TASK STATEMENT>
From the first line through the line containing "prepaid/ ☐ payable", transcribe the records exactly and include no other lines.

Saved entries>
BEGIN
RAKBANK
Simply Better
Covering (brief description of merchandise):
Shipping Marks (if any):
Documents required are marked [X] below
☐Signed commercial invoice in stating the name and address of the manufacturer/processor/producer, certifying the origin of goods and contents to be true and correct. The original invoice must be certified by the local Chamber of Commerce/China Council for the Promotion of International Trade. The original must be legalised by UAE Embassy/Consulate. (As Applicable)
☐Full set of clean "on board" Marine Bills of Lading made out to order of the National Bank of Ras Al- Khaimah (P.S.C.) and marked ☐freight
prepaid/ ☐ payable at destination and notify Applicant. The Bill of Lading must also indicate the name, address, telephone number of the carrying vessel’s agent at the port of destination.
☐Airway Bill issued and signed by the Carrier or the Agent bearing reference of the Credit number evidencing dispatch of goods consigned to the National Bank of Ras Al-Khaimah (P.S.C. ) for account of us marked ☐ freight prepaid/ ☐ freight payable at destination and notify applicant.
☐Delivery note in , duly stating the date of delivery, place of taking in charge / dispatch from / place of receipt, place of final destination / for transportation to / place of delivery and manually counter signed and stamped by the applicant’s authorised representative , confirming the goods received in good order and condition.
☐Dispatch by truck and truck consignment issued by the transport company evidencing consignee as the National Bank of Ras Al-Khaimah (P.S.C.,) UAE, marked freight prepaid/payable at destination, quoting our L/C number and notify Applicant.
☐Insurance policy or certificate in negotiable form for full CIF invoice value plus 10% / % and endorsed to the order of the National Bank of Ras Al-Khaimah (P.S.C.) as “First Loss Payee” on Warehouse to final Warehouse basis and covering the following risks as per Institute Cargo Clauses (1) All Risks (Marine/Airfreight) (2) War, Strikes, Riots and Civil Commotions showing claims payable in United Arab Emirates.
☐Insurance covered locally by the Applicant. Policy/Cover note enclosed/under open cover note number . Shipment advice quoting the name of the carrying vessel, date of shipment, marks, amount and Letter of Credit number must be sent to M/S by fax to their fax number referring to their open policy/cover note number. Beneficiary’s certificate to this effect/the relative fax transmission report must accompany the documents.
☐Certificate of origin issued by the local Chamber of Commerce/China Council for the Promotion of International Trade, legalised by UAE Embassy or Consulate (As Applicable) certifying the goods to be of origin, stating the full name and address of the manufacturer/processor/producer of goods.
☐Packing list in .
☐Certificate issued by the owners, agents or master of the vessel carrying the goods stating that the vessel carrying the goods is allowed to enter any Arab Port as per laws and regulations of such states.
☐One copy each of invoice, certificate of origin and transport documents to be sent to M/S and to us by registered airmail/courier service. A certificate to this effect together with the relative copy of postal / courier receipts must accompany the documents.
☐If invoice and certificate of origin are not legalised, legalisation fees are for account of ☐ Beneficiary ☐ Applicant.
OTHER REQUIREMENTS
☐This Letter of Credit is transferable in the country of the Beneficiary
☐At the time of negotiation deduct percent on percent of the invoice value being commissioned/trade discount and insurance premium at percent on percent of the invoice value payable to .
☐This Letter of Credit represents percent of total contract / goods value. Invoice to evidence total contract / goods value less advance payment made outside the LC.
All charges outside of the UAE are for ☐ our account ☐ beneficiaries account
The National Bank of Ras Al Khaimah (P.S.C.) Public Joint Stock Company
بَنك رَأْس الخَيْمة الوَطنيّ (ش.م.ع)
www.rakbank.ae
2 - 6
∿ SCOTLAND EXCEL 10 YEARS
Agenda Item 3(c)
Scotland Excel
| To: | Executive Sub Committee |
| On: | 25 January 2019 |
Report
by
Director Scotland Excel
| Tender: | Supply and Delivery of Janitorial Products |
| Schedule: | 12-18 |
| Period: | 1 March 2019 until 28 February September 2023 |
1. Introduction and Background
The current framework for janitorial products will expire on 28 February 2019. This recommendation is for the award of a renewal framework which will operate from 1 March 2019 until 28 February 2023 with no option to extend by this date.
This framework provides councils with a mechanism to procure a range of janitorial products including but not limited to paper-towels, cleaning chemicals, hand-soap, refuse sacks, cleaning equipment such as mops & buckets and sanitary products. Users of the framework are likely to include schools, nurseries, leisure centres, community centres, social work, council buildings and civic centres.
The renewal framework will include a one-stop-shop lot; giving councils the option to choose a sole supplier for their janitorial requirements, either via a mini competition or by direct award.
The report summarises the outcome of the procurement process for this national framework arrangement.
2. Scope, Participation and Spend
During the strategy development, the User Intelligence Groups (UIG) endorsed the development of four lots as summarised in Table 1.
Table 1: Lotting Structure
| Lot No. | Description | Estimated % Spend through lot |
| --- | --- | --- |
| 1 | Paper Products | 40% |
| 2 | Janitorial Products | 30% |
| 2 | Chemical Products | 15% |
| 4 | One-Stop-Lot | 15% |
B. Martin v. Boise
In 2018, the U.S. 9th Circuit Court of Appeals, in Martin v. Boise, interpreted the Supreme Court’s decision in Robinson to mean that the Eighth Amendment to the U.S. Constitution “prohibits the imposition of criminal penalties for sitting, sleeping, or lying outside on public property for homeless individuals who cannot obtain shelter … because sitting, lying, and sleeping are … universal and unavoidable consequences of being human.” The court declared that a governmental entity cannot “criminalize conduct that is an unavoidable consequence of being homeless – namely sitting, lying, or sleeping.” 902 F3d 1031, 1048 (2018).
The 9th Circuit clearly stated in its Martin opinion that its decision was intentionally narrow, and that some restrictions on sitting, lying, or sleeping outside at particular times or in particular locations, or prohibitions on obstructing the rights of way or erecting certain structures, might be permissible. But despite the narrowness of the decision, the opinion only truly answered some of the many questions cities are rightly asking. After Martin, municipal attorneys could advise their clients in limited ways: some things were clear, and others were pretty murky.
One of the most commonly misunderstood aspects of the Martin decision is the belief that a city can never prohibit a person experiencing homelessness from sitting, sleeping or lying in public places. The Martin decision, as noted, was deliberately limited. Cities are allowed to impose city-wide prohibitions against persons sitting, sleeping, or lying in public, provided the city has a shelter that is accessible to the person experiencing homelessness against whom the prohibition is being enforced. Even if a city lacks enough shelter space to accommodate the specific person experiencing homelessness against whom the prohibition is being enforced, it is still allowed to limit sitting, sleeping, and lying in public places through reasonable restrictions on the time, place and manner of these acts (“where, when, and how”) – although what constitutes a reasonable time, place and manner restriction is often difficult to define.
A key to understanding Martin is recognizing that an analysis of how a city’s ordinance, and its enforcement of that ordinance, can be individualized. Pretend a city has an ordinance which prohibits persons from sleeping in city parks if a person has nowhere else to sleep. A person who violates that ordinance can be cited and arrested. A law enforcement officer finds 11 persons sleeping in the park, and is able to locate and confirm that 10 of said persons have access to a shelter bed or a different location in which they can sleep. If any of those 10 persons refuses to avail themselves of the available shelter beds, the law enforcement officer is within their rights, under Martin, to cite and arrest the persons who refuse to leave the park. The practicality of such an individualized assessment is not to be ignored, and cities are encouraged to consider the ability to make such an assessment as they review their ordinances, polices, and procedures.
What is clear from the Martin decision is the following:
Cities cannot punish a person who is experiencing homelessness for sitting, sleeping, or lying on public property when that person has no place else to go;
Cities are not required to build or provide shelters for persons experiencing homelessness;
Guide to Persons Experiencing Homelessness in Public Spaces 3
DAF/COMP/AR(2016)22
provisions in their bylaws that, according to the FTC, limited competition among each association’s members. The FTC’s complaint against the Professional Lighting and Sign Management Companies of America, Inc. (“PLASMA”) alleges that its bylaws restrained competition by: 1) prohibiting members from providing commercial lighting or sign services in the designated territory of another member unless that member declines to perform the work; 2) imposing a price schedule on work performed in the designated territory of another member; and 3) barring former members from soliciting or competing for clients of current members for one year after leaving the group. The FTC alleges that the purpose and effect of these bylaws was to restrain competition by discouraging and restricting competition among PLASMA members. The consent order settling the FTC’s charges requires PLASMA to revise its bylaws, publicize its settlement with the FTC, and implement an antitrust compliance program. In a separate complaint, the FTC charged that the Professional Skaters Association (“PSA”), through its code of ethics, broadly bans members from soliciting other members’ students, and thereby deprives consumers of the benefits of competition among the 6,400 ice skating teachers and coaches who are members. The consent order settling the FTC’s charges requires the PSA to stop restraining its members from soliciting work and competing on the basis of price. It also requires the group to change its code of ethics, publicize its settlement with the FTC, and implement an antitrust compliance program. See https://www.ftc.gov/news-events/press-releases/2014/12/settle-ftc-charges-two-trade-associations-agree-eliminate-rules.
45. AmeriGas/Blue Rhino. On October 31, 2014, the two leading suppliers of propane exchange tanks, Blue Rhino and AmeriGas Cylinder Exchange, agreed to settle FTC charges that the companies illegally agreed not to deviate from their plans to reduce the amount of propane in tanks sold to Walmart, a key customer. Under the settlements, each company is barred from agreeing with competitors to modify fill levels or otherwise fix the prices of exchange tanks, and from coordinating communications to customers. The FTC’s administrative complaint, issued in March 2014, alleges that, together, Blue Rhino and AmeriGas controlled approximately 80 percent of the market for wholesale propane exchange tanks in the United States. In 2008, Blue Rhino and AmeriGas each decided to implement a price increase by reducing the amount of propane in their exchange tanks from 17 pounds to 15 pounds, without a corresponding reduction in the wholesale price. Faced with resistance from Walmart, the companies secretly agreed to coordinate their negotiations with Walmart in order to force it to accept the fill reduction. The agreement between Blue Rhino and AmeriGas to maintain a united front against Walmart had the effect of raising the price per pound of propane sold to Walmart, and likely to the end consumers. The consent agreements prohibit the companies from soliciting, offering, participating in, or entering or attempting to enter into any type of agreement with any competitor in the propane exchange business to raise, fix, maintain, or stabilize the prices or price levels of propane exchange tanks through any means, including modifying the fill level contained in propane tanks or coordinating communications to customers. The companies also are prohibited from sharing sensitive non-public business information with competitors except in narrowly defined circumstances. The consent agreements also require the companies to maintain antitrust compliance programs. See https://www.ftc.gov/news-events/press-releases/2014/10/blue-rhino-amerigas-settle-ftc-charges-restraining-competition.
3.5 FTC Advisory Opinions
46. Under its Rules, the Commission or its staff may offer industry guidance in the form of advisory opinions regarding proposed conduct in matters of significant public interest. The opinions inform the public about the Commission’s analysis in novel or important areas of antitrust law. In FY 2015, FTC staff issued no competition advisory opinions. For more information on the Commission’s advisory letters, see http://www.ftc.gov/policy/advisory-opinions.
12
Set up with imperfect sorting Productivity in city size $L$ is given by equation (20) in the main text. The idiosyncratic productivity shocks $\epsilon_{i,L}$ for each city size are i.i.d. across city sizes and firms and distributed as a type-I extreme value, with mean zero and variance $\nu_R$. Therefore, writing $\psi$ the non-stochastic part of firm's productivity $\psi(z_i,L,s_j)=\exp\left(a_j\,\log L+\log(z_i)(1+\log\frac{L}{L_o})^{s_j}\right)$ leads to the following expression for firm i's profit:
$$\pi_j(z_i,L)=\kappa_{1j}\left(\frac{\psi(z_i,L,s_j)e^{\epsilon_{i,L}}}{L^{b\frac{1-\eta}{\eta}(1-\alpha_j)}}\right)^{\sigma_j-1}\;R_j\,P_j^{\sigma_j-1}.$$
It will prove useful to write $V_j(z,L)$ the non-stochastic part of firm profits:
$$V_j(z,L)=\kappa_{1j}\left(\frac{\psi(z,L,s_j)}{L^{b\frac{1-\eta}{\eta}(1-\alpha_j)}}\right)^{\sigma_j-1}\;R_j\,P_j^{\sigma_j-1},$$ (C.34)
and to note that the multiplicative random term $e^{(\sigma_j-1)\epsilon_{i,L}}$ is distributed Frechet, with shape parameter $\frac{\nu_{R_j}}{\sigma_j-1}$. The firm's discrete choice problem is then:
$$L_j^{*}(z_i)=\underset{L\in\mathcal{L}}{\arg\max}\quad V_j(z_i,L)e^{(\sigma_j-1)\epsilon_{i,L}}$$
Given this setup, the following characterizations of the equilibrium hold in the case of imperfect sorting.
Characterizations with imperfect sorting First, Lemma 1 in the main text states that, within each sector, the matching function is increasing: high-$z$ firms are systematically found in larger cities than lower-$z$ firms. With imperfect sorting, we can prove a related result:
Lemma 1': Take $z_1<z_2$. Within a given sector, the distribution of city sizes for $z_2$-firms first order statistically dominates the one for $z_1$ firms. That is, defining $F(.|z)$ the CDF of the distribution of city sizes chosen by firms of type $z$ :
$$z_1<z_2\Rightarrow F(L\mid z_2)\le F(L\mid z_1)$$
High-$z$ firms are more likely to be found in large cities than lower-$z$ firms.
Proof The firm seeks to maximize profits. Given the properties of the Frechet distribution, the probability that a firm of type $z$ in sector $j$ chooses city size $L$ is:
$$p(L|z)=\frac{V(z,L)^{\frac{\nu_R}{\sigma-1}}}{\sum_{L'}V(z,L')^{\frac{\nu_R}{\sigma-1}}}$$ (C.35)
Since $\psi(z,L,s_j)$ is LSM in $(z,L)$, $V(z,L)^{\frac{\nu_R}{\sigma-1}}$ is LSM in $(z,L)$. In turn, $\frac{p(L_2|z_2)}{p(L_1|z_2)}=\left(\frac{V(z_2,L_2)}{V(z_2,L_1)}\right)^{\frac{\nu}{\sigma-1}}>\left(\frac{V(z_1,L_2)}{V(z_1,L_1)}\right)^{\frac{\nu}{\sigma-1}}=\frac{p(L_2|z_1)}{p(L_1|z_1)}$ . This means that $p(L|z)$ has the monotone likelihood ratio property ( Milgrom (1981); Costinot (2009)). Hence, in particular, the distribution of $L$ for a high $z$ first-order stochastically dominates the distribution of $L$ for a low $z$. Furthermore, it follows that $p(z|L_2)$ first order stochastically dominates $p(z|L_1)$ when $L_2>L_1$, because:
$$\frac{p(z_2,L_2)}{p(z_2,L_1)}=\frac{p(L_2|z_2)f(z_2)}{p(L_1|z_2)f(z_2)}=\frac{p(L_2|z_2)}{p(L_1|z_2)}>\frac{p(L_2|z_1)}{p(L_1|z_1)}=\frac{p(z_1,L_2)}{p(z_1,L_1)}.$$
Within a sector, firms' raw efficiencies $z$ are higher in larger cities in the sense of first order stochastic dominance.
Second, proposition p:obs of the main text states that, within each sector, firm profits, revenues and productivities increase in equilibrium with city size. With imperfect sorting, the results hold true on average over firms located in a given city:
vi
END
THE ANSWER>
RAKBANK
Simply Better
Covering (brief description of merchandise):
Shipping Marks (if any):
Documents required are marked [X] below
☐Signed commercial invoice in stating the name and address of the manufacturer/processor/producer, certifying the origin of goods and contents to be true and correct. The original invoice must be certified by the local Chamber of Commerce/China Council for the Promotion of International Trade. The original must be legalised by UAE Embassy/Consulate. (As Applicable)
☐Full set of clean "on board" Marine Bills of Lading made out to order of the National Bank of Ras Al- Khaimah (P.S.C.) and marked ☐freight
prepaid/ ☐ payable at destination and notify Applicant. The Bill of Lading must also indicate the name, address, telephone number of the carrying vessel’s agent at the port of destination.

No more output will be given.